Royal and Lordly Residence in Scotland c 1050 to c 1250: an Historiographical Review and Critical Revision

By Richard Oram

The Antiquaries Journal, Volume 88 (2008)

Abstract: Academic study of eleventh to thirteenth century high status residence in Scotland has been largely bypassed by the English debates over origin, function and symbolism. Archaeologists have also been slow to engage with three decades of historical revision of traditional socio-economic, cultural and political models upon which their interpretations of royal and lordly residence have drawn. Scottish castle-studies of the pre-1250 era continue to be framed by a ‘military architecture’ historiographical tradition and a view of the castle as an alien artefact imposed on the land by foreign adventurers and a ‘modernising’ monarchy and native Gaelic nobility.

Knowledge and understanding of pre-twelfth century native high status sites is rudimentary and derived primarily from often inappropriate analogy with English examples. Discussion of native responses to the imported castle-building culture is founded upon retrospective projection of inappropriate later medieval social and economic models and anachronistic perceptions of military colonialism. Cultural and socio-economic difference is rarely recognised in archaeological modelling and cultural determinism has distorted perceptions of structural form, social status and material values. A programme of interdisciplinary studies focused on specific sites is necessary to provide a corrective to this current situation.

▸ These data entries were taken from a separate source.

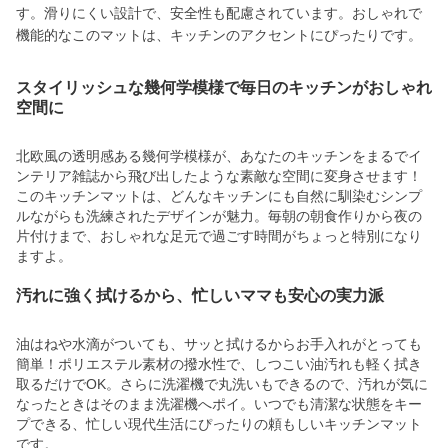
す。滑りにくい設計で、安全性も配慮されています。おしゃれで
機能的なこのマットは、キッチンのアクセントにぴったりです。
スタイリッシュな幾何学模様で毎日のキッチンがおしゃれ
空間に
北欧風の透明感ある幾何学模様が、あなたのキッチンをまるでイ
ンテリア雑誌から飛び出したような素敵な空間に変身させます！
このキッチンマットは、どんなキッチンにも自然に馴染むシンプ
ルながらも洗練されたデザインが魅力。毎朝の朝食作りから夜の
片付けまで、おしゃれな足元で過ごす時間がちょっと特別になり
ますよ。
汚れに強く拭けるから、忙しいママも安心の実力派
油はねや水滴がついても、サッと拭けるからお手入れがとっても
簡単！ポリエステル素材の撥水性で、しつこい油汚れも軽く拭き
取るだけでOK。さらに洗濯機で丸洗いもできるので、汚れが気に
なったときはそのまま洗濯機へポイ。いつでも清潔な状態をキー
プできる、忙しい現代生活にぴったりの頼もしいキッチンマット
です。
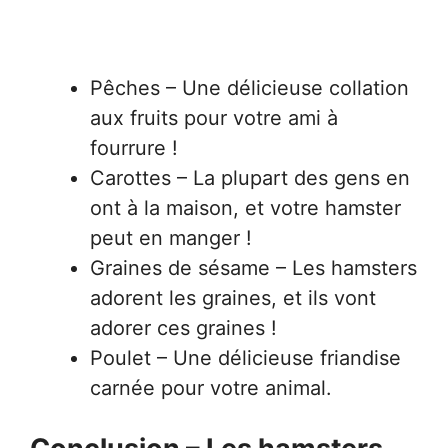
Pêches – Une délicieuse collation
aux fruits pour votre ami à
fourrure !
Carottes – La plupart des gens en
ont à la maison, et votre hamster
peut en manger !
Graines de sésame – Les hamsters
adorent les graines, et ils vont
adorer ces graines !
Poulet – Une délicieuse friandise
carnée pour votre animal.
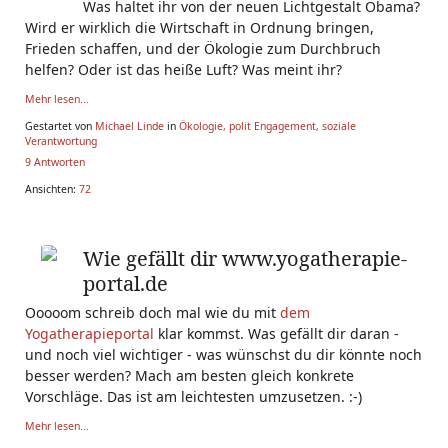
Was haltet ihr von der neuen Lichtgestalt Obama?
Wird er wirklich die Wirtschaft in Ordnung bringen,
Frieden schaffen, und der Ökologie zum Durchbruch
helfen? Oder ist das heiße Luft? Was meint ihr?
Mehr lesen...
Gestartet von
Michael Linde
in
Ökologie, polit Engagement, soziale
Verantwortung
9 Antworten
Ansichten:
72
Wie gefällt dir www.yogatherapie-
portal.de
Ooooom schreib doch mal wie du mit
dem
Yogatherapieportal
klar kommst. Was gefällt dir daran -
und noch viel wichtiger - was wünschst du dir könnte noch
besser werden? Mach am besten gleich konkrete
Vorschläge. Das ist am leichtesten umzusetzen. :-)
Mehr lesen...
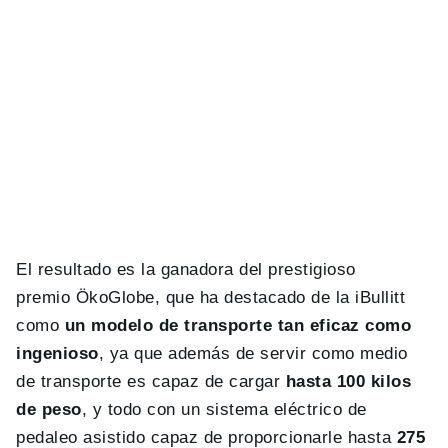
El resultado es la ganadora del prestigioso
premio ÖkoGlobe, que ha destacado de la iBullitt
como
un modelo de transporte tan eficaz como
ingenioso
, ya que además de servir como medio
de transporte es capaz de cargar
hasta 100 kilos
de peso
, y todo con un sistema eléctrico de
pedaleo asistido capaz de proporcionarle hasta
275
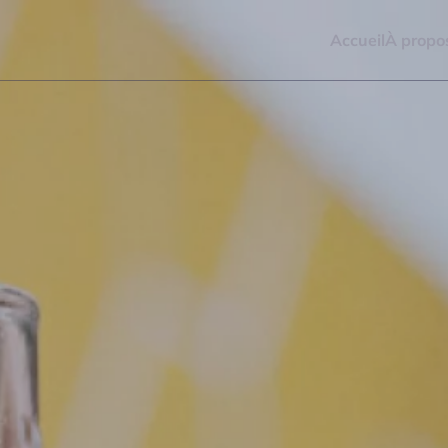
Accueil
À propo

One of the central themes in the traditional historiography of medieval Scotland is that in parallel with the emergence from the late 1000s of an identifiable noble stratum comparable to the aristocratic hierarchies of Norman England and Frankish Europe there was an attendant development of new forms in the physical expression of lordship. The exercise of lordly power was, it is argued, reinforced through the formalising of lord-dependent relations in a suitable “arena where social relations are negotiated”. What the formalising of lordship relations meant in physical terms, however, remains largely a matter of conjecture, for, powerfully presented though the argument has been, current knowledge of the character and composition of centres of secular power in ninth- to twelfth-century Scotland, when a novel expression of lordly power – the castle – was apparently imported as part of the cultural baggage of colonists from England and Frankish Europe, remains too fragmentary to provide substantive support to sustain it. For the period after c.1100, furthermore, the focus has fixed primarily upon the emergence of the castle as the principal architectural manifestation of lordly power to the neglect of possible continuity in indigenous traditions in some areas. In large part, this imbalance has resulted from the dearth of easily datable architectural remains from the period 1050-1150 from which to establish the character of native high status residences, and the paucity of archaeological excavation at all but some of the highest status Early Historic period sites.